Entries supplied:
★ ★ ★

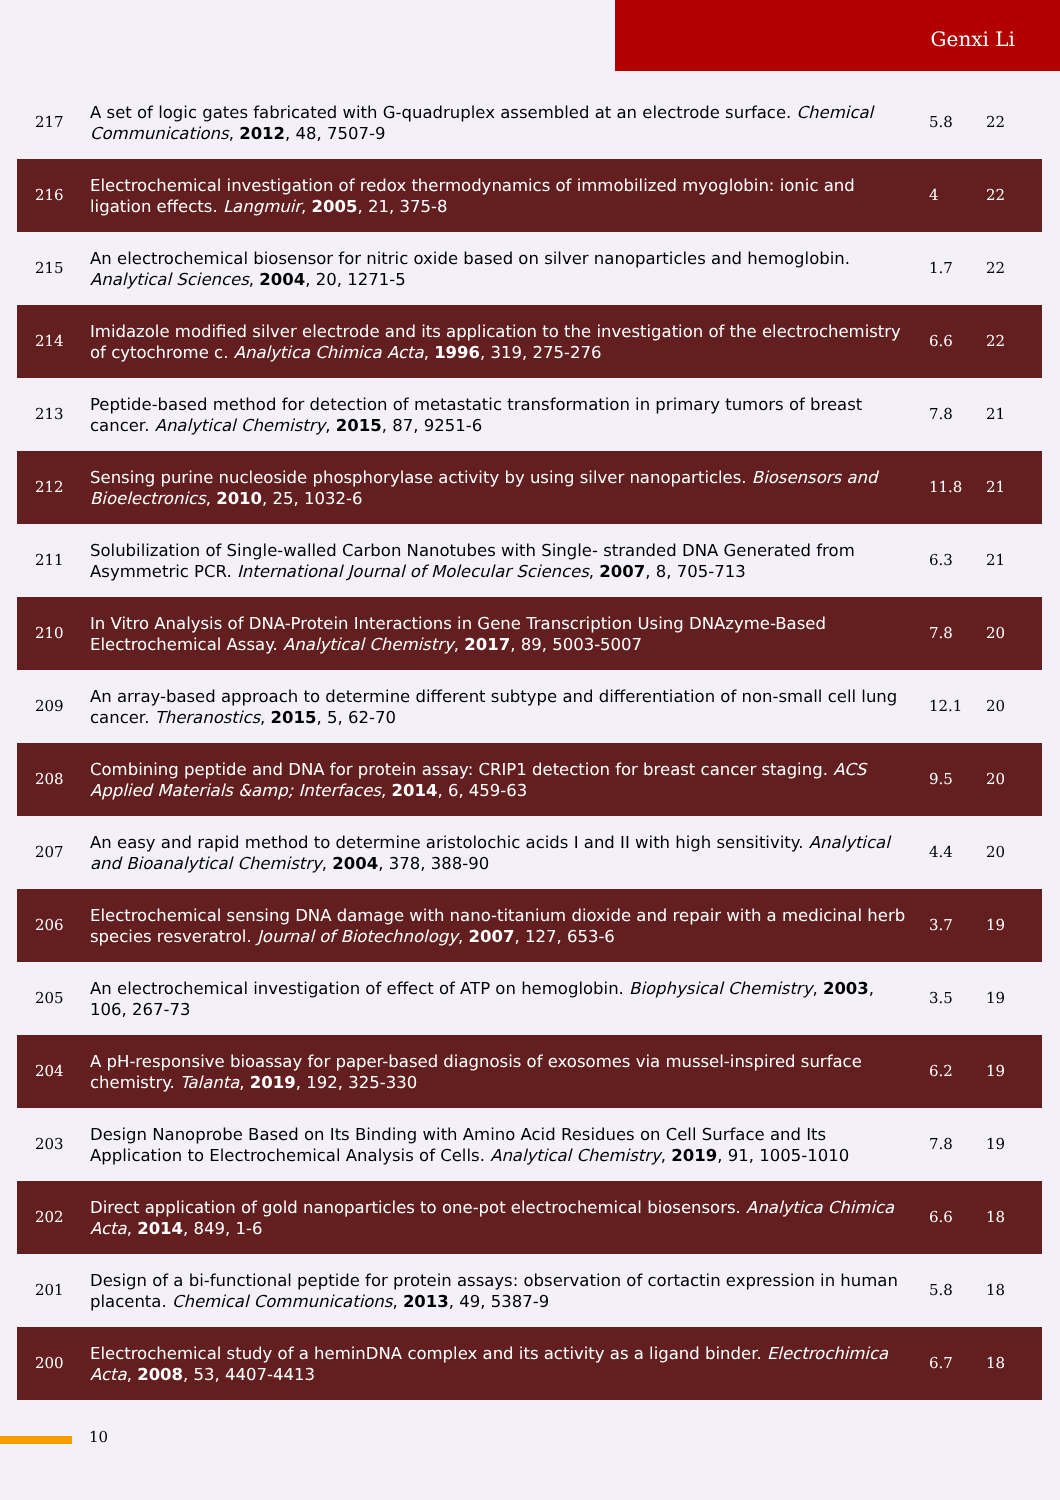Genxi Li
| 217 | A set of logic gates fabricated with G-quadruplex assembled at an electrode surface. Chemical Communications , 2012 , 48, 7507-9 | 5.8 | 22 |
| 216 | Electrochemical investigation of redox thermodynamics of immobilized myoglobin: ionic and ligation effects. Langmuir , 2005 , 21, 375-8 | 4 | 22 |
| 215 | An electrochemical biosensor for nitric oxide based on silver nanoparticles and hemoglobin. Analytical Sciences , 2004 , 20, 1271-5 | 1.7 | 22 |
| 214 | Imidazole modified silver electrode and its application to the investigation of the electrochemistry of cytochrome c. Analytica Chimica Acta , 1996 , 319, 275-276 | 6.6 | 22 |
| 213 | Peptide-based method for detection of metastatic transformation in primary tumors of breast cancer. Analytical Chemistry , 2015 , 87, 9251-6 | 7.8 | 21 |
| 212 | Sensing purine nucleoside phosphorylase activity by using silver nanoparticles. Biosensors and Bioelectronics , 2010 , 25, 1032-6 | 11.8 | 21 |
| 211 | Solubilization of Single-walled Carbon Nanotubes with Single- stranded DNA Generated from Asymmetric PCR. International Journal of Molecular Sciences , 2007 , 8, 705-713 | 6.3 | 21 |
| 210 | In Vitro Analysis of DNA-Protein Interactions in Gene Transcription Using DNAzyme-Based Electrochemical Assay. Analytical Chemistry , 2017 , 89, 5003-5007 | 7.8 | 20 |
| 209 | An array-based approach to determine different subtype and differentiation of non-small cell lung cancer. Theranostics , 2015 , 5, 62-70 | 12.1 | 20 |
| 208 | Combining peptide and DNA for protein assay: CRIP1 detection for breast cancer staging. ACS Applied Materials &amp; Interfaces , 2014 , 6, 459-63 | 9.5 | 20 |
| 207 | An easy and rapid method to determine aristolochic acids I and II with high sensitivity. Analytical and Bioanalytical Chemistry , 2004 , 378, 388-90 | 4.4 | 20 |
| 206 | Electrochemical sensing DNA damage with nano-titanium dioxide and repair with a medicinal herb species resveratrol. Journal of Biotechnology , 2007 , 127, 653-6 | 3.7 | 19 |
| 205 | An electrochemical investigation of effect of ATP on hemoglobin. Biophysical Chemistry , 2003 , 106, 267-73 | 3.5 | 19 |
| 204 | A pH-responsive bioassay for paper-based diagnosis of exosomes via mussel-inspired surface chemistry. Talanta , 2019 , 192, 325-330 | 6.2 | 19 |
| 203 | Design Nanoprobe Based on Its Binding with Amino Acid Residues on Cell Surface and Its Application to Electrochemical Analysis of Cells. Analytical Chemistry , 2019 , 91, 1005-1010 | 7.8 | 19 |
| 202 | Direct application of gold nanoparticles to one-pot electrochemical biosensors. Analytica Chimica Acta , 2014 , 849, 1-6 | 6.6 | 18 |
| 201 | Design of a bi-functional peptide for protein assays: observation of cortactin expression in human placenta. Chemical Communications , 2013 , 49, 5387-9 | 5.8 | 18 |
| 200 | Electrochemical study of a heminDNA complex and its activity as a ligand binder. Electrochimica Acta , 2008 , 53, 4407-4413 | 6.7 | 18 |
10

★ ★ ★

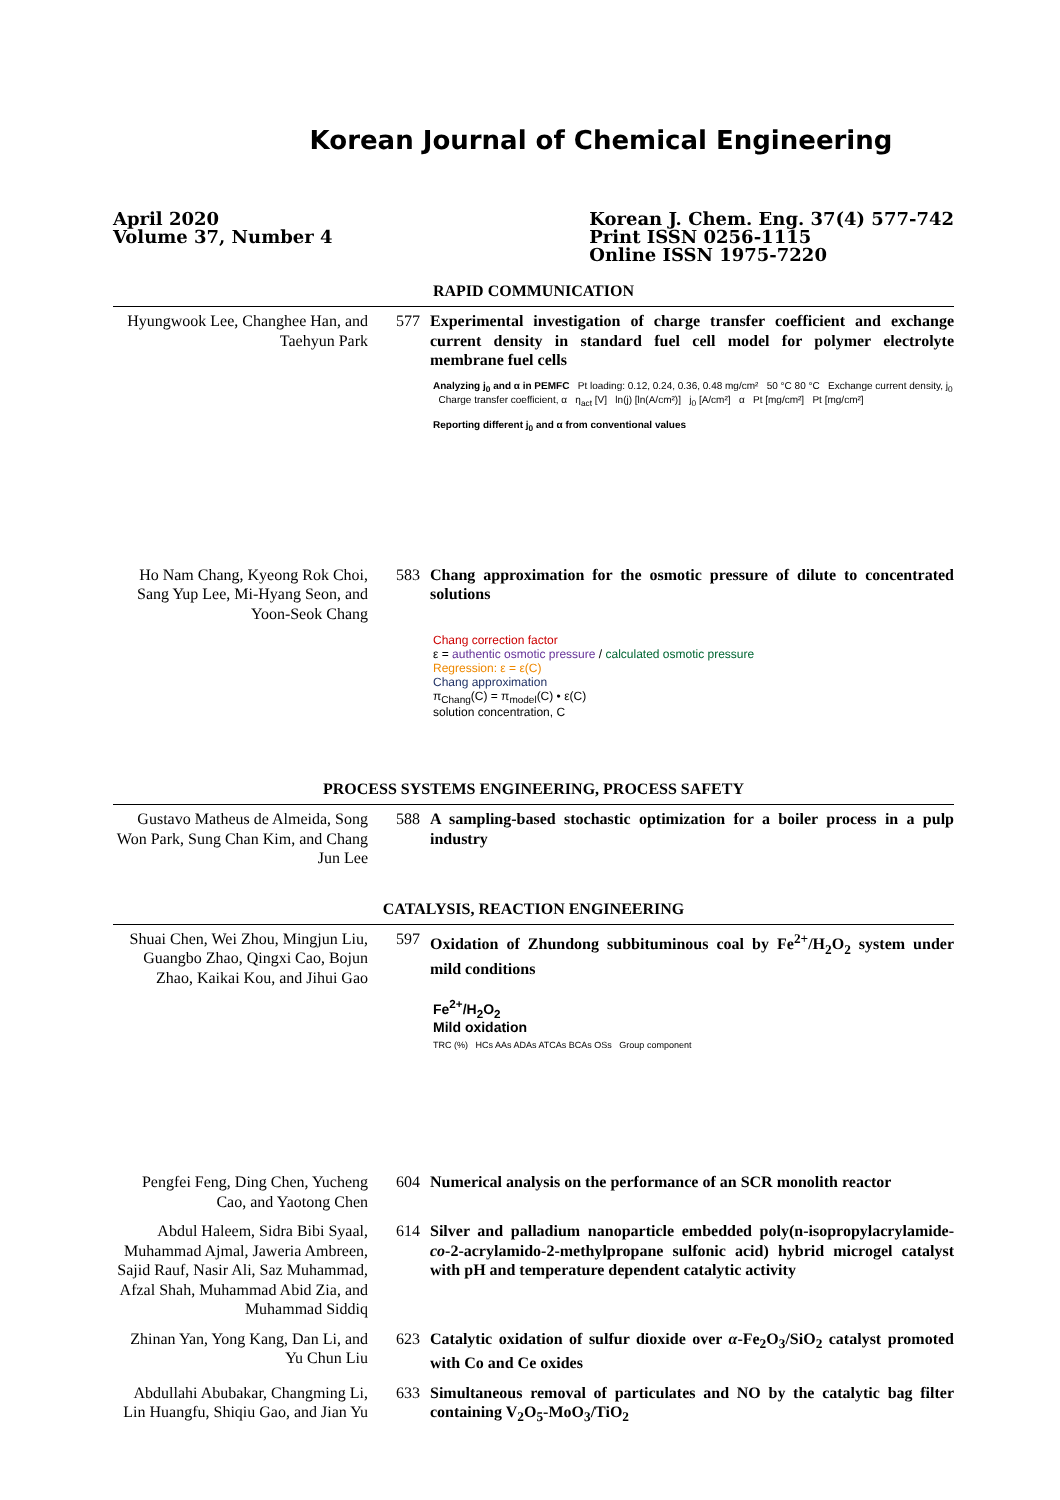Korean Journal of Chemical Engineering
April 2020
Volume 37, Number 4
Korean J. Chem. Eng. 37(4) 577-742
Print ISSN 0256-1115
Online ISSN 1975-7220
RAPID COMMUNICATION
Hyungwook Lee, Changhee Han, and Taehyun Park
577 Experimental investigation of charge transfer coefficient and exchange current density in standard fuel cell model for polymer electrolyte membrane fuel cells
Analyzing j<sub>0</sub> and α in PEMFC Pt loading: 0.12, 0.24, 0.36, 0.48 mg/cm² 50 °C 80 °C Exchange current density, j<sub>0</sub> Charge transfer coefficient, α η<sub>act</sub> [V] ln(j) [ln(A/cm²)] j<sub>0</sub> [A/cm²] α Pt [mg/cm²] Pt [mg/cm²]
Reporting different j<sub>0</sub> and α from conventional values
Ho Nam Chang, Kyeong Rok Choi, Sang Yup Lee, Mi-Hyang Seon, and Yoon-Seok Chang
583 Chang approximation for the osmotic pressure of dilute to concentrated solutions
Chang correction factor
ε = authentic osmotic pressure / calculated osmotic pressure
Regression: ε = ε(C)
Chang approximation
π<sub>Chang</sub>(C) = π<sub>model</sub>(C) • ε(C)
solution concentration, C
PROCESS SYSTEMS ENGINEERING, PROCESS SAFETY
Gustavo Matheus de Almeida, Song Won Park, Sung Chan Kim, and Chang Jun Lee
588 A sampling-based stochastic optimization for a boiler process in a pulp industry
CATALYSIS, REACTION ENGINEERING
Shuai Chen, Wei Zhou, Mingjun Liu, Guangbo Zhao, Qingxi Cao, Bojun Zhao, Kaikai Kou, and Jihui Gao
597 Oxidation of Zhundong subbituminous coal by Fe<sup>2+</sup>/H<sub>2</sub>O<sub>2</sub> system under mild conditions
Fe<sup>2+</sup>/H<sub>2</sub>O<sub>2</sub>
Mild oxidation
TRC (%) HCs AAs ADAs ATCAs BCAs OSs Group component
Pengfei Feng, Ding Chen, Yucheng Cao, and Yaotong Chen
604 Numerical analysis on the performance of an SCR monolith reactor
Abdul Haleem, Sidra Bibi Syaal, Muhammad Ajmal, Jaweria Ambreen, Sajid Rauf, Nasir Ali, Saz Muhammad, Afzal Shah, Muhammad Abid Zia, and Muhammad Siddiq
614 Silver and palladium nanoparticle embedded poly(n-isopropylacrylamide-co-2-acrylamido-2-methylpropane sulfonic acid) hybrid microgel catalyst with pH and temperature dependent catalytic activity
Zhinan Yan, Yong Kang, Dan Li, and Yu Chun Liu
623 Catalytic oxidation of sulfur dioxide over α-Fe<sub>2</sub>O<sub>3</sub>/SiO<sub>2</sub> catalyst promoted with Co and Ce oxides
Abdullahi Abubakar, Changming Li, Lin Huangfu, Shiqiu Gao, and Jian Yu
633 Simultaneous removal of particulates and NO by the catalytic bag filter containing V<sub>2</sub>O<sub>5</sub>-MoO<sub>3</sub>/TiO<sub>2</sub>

★ ★ ★

Task brief: Scan the entries above for the line containing "Reporting different j<sub>0</sub>", and copy it and all lines after it exactly, down to and including the line containing "CATALYSIS, REACTION ENGINEERING".

Response to the exercise:
Reporting different j<sub>0</sub> and α from conventional values
Ho Nam Chang, Kyeong Rok Choi, Sang Yup Lee, Mi-Hyang Seon, and Yoon-Seok Chang
583 Chang approximation for the osmotic pressure of dilute to concentrated solutions
Chang correction factor
ε = authentic osmotic pressure / calculated osmotic pressure
Regression: ε = ε(C)
Chang approximation
π<sub>Chang</sub>(C) = π<sub>model</sub>(C) • ε(C)
solution concentration, C
PROCESS SYSTEMS ENGINEERING, PROCESS SAFETY
Gustavo Matheus de Almeida, Song Won Park, Sung Chan Kim, and Chang Jun Lee
588 A sampling-based stochastic optimization for a boiler process in a pulp industry
CATALYSIS, REACTION ENGINEERING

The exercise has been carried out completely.